Although this progression is mainly due to the rise of the sector and the resulting drop in production costs, 2021 is characterised by the political and regulatory will of the States and institutions. As such, with the Green Deal in late 2020 and the Climate Law adopted last June, the European Union Member States aim to collectively decrease their carbon emissions by 55% by 2030 compared to 1990 levels, and achieve Net Zero Carbon by 2050. The “Fit for 55” climate package reinforces this action plan (extension of carbon market, CCUS, carbon border adjustment, etc.). Similarly, the United States is launching a massive infrastructure investment plan, including an $86 billion “climate plan” (green mobility, etc.). Although this initiative was recently blocked by US Congress, it is in stark contrast with the Trump era.
What role do citizens play in the success of the energy transition?
C.R.: Our new Dashboard highlights an obvious yet vital point: the need to engage citizens and local communities in the energy transition. However favourable the social and political environment may have been in 2021, opposition has emerged on a local level between various stakeholders (heritage defenders or marine professionals for wind turbines, farmers for solar energy, etc.). Efforts must therefore be increased to strengthen the adoption of renewable energies.

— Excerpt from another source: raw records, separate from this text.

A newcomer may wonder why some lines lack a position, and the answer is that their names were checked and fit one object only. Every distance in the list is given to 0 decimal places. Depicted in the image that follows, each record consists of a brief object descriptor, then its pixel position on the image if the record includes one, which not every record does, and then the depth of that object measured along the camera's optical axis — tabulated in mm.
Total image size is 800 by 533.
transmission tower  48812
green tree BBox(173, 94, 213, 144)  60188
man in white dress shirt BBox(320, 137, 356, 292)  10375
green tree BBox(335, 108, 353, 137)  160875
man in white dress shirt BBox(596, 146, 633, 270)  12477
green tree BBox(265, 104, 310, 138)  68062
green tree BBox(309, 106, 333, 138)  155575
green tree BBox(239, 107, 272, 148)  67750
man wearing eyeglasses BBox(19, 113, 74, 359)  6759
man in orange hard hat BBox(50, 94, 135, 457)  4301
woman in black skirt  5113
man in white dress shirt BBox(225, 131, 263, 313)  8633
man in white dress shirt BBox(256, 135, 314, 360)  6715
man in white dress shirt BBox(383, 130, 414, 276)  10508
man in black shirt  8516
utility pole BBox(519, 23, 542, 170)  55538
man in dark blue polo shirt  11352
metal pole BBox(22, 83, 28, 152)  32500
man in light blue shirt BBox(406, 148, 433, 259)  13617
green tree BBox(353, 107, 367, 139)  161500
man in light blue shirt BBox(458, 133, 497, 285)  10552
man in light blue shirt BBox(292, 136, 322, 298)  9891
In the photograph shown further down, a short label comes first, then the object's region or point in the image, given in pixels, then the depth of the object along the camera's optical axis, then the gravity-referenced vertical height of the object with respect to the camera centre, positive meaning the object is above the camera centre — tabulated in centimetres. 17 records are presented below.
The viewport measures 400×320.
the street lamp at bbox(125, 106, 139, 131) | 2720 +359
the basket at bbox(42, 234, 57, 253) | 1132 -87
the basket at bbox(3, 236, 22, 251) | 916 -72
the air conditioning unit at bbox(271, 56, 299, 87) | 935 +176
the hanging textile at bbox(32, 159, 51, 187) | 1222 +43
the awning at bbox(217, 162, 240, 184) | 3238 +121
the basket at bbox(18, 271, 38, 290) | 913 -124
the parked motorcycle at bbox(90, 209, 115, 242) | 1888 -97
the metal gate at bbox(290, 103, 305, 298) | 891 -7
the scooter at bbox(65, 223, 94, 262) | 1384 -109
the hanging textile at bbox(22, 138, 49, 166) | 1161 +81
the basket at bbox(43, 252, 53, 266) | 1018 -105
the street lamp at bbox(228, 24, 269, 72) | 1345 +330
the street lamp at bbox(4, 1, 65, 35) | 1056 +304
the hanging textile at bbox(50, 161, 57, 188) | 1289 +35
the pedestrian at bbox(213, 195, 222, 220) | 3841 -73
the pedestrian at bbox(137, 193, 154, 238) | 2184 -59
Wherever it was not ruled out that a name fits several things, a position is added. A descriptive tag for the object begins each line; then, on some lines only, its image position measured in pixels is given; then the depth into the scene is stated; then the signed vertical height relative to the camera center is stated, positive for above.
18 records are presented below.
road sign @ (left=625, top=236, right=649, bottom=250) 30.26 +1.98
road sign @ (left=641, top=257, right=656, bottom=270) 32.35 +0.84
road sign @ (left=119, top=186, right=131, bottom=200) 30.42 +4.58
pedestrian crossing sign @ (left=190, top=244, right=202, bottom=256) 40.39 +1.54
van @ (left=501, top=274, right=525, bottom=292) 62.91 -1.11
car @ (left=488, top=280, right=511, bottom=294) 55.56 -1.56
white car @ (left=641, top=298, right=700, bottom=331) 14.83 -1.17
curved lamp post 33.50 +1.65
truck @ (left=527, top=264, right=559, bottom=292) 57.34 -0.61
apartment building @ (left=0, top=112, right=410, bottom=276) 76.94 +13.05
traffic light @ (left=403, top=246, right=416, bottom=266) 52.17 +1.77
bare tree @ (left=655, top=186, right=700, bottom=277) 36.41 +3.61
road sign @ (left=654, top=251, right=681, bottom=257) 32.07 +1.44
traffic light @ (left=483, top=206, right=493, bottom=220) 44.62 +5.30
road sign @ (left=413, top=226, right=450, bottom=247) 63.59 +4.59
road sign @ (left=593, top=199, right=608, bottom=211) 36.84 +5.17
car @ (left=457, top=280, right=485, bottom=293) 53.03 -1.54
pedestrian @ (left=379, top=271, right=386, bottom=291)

Furthermore, the network must adapt to the intermittent supply of these energy sources and remain a reliable source of electricity supply for the end consumer. It is by maintaining this quality of service that these solutions will be adopted on a local level.
Finally, the development and support of infrastructures must be beneficial to everyone. In order to mitigate the potential impact on the bills of private individuals, the European Union has planned to provide financial support to the most affected regions (Green Pact).
In conclusion, 2021 is marked by a strengthening of national and supranational commitments favouring the energy transition in developed economies, and serves as a structural turning point in terms of investments in renewable energies, green gases (biomethane, green hydrogen, etc.) and decarbonisation technologies (carbon capture, etc.). This is an essential step at a time where GHG emissions from global growth are, once again, rising to a level that is too high to limit global warming to less than 2°C by 2100.
About the Dashboard
What is it called? Energy Transition Dashboard
Publication rate? Annual
Its role? To provide all stakeholders (companies, public authorities, employees, citizens, etc.) with an annual overview of the energy situation in France and around the world over the past year, and to investigate the various energy transition paths available to us.
Its aim? To measure the progress of the transition in relation to long-term climate ambitions, a key issue that is tied to our strategy to position all our activities on a low-carbon trajectory.